I predict that, like power plant workers, software test engineers will transition from hands-on practitioners to supervisors of AI testing - but humans won’t disappear from this field.
Background
As you may know, I’m a programmer.
Originally, I was developing an AI-powered tool for Microsoft that automatically generates automated test code. But one day, leadership suddenly decided we couldn’t complete the program within the 20-day deadline. So I was assigned an “urgent” temporary testing task: manually test 400 Microsoft Graph API endpoints within 20 days.
This wasn’t difficult per se, but required carefully studying how to call each endpoint, understanding their purposes, and setting up pre-test environments - none of which was simple.
Moreover, I hate manual work. Manual means intently wasting time learning skills and knowledge I’ll never use again.
Solution
Premises
- I must perform manual testing - automating 400 endpoints would require staggering amounts of code, including error redundancy and auto-generated documentation
- I must not actually perform manual testing
- When AI makes mistakes, I need to correct it immediately
So what does this look like? Exactly - AI-assisted programming tools.
Approach
- Which AI to use: GitHub Copilot
- Documentation tool: VSCode, pandoc (markdown to docx)

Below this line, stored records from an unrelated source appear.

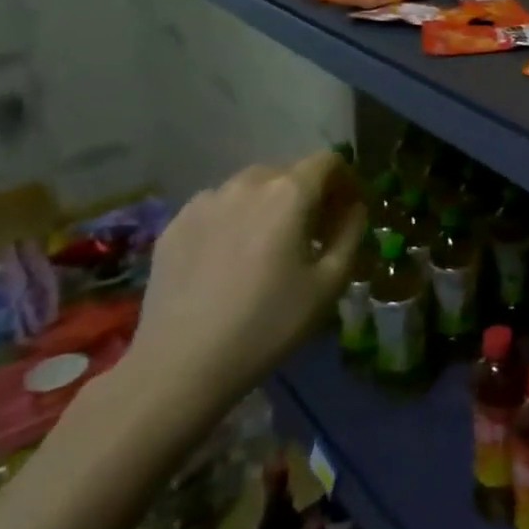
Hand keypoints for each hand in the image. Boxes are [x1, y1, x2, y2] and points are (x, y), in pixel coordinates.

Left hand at [122, 149, 366, 425]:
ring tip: (268, 244)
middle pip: (289, 172)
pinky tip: (230, 259)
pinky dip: (234, 219)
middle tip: (313, 232)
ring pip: (250, 187)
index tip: (348, 210)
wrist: (179, 367)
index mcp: (289, 193)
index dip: (346, 180)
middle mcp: (246, 184)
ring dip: (269, 204)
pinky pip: (217, 207)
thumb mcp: (331, 283)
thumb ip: (351, 232)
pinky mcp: (174, 225)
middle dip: (308, 193)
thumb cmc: (268, 324)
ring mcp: (205, 202)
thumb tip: (354, 207)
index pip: (328, 161)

- Helping AI understand requirements: Separate prompt.md and example.md format documents
- Enabling AI to operate testing tools: MCP tools (playwright, which wasn’t good enough)
Implementation
MCP Tools
Auto Azure Export
playwright-mcp was sufficient, but considering the massive documentation and test cases, it wasn’t ideal for specific requirements.

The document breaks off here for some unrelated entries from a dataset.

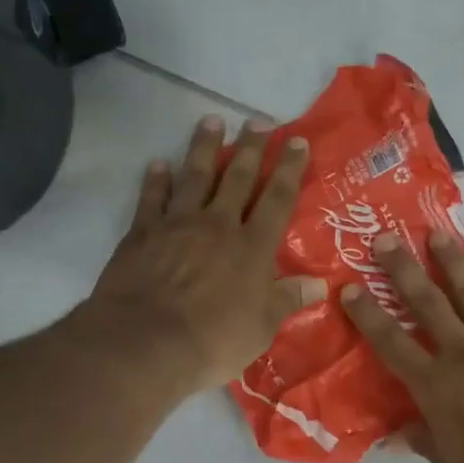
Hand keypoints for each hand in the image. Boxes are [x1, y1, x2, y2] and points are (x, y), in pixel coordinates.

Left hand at [86, 115, 326, 395]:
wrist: (146, 341)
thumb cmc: (213, 339)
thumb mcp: (262, 327)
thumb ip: (288, 300)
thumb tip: (320, 284)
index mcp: (252, 247)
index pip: (277, 199)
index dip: (289, 169)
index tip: (297, 142)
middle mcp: (218, 225)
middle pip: (238, 177)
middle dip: (251, 148)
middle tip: (260, 121)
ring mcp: (178, 224)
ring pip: (195, 176)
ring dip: (204, 147)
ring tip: (212, 121)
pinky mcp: (143, 233)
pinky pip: (152, 198)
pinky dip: (156, 180)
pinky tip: (159, 164)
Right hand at [343, 230, 463, 462]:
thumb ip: (425, 442)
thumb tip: (393, 437)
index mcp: (436, 385)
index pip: (391, 343)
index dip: (368, 315)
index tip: (349, 287)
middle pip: (428, 303)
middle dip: (403, 269)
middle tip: (386, 238)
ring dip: (455, 263)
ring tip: (439, 234)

As a mediocre prompt engineer, I needed AI to access minimal data to prevent wild mistakes.
So I spent an hour using GitHub Copilot to create a playwright-based MCP wrapper with only essential functions:
- Set request URL
- Set request method (GET/POST/…)
- Set request body
- Click send button
- Get HTTP status code
- Get HTTP response body
Playwright MCP
Allows AI to consult documentation when encountering issues.
Optimization
prompt.md
Express thoughts conversationally with one idea per line:
You are a professional tester needing to test Microsoft Graph API documentation.

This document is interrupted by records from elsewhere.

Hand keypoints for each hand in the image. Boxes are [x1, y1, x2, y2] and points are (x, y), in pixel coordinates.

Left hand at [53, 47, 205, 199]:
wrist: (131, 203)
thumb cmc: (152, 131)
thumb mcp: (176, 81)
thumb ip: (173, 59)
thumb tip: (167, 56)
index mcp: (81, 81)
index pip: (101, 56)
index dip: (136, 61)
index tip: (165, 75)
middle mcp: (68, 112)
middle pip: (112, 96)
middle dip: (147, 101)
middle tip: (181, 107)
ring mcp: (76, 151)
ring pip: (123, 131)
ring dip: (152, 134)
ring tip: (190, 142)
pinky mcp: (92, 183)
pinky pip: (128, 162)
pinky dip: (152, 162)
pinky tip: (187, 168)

You must use MCP tools for testing.
Before starting, explain how you'll begin.
Complete only one API endpoint's testing and documentation at a time, then ask if I want to continue.
Use mem.json to remember/update important knowledge.
...
Then let AI optimize this prompt itself. It will review all files and restate instructions in its own understandable format, like numbering test steps 1. 2. …
prompt.md’s key role is establishing strict standardization. No matter how many times conversations restart, AI maintains consistent workflow - foundational for large-scale application.
Key Prompts
- Role (current AIs are hybrid experts - ensure yours always invokes the right specialized model while saving token search time)
- Restate before starting (prevents AI from going rogue and wasting tokens)
- Complete only small tasks at once (prevents AI from suddenly rambling/crashing/network errors… wasting your time)
mem.json
Lets AI improve gradually like human testers, becoming increasingly accurate.
Through mem.json mechanism, AI transforms from “memory-less” tool to “learning assistant” that accumulates experience and avoids repeating mistakes.
This makes AI testing efficiency increase over time.
Complete System

Try It Out
Download sample project azure_graph_api.zip
Unzip it, check ai_prompt/ask_ai.txt, use sonnet 4, and experience the “magic.”
Summary
- First determine your AI model and stick with it. For prompts, the model matters. Same prompts might make GPT o4 start rambling.
- Prompts are “memory.” For AI, prompts are crucial. AI isn’t human - they can’t truly “remember” through conversation. We need files to help.
- Know when to abandon your AI. When it suddenly acts dumb, don’t try to “save” your context. Restart with your docs and mem.json.
- AI isn’t great at following rules. Often it improvises, hence needing points 2 and 3 plus a less “intelligent” MCP.
Further Improvements?
- More automation. Deploy a local AI Agent to automate VSCode GUI inputs (“continue” clicks), monitor Copilot, and alert us when errors occur - achieving the “supervisor” era of manual testing.
- Custom MCP for documentation formatting. For long-term tools, implement doc-generation MCP since you won’t want AI randomly changing formats or needing constant monitoring.
The Future?
I believe future AI will recognize when to write its own MCPs to standardize its behavior.
Final Thoughts
Perhaps someday, computing power will make program optimization unnecessary, with AI generating all code. GitHub or similar platforms may shift focus from sharing code logic to sharing prompts and AI models.